About 150 policemen from the Ukrainian internal affairs ministry, held hostage by anti-government protesters on Thursday morning, were released around midnight, and tensely transferred between buses out of Kiev surrounded by a hostile crowd.
The policemen were captured when protesters re-took part of Maidan or Independence Square earlier in the day, but the bus carrying them was soon surrounded by angry protesters who refused to let them go.
Baying for blood they chanted “Maidan, take them to Maidan” and blockaded the road.
Many of them had been involved in bloody clashes and gun battles with police and security forces on Maidan and the nearby conservatory for the past two days, in which around 75 people were killed, scores injured and hundreds arrested.
One unnamed female protester said the police should not be allowed to go till demonstrators being held by government forces were released.
“We will not let them go, because we have ours detained in remand centres where they have been for two weeks to a month, so until they come out of remand back here to Maidan, we will keep these ones here,” she said.
“We will give them food, we will love them and respect them but they will stay here in Maidan,” she added.
Members of parliament from different opposition parties came out into the street to try and calm tempers, as protesters shouted and threw bricks at the bus, smashing windows, with occasional brawls and scuffles breaking out.
A member of parliament for the nationalist Svoboda party (All-Ukrainian Union Party), Igor Miroshnichenko, told the protesters the policemen had been used as human shields by the rest of the police forces who were responsible for attacks on the protesters - riot police, special forces known as the Berkut and snipers who were seen shooting at demonstrators near the conservatory on Thursday.
Miroshneshenko urged them to be allowed to go peacefully.
“Those who gave them orders to hold shields and clubs and who turned them into canon fodder, they left them to rot, they expected us to tear them apart, to kill them as they did to our comrades, as they tortured them,” he said, speaking into a loudhailer.
“But today I want to tell you a simple thing: we don’t want revenge against them, these are not the right people, these are children against whom we don’t have to seek revenge,” he added.
Internal Affairs Ministry troops are made up of youths, many of them still teenagers, and form the lower grade of the gamut of Ukrainian security forces.
Churchmen also got involved and stood on top of the bus urging people to show mercy towards the policemen.
One church leader said the policemen had given themselves up willingly and deserved their forgiveness.
“In this bus there are policemen who gave themselves up to us.
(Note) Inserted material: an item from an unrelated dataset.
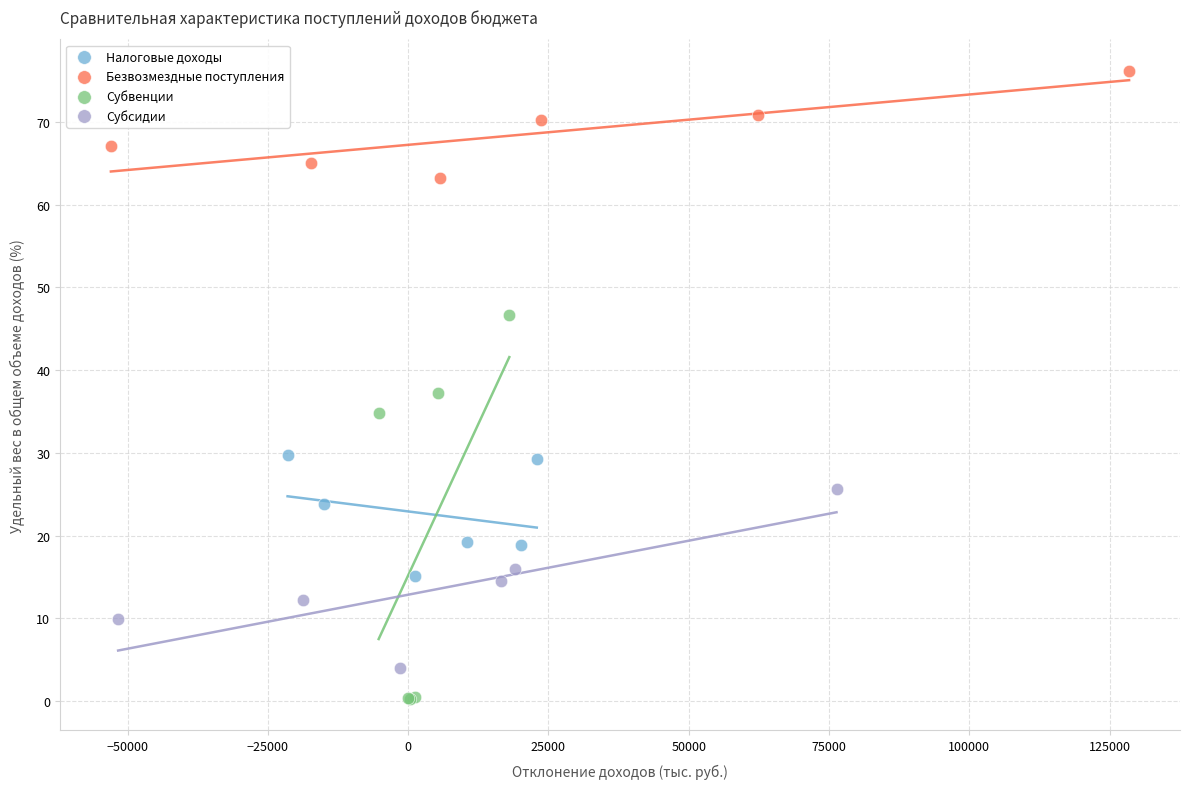

Which series reaches the maximum Y coordinate?

Безвозмездные поступления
If we harm them then no one will join our side any more,” he said.
The members of parliament, church leaders and some of the right wing protesters from Maidan then organised another bus for the policemen after demonstrators attacked the first one with rocks, broke the windows and punctured a tyre.
Lines were formed on both sides of the road to create a safe passage on a street leading up to St Volodema Church to transfer them to a new bus and drive them out of town.
After the protesters formed a human chain on both sides of the road to keep the angry mob away from the policemen the youths, huddled together, heads bowed, walked up the road, for a tense few minutes, before they were finally brought to safety and driven off.
As the drama unfolded, a trio of foreign ministers from German, Poland and France were holding marathon talks with president Viktor Yanukovich after shuttling between him and the opposition.
They took a break around 8 a.m. (0600GMT), and were due to meet again at midday.
Their EU colleagues in Brussels imposed targeted sanctions on Ukraine and threatened more if the authorities failed to restore calm.
The Health Ministry said 75 people had been killed since Tuesday (February 18) afternoon, which meant at least 47 died in Thursday’s clashes.
That was by far the worst violence since Ukraine emerged from the crumbling Soviet Union 22 years ago.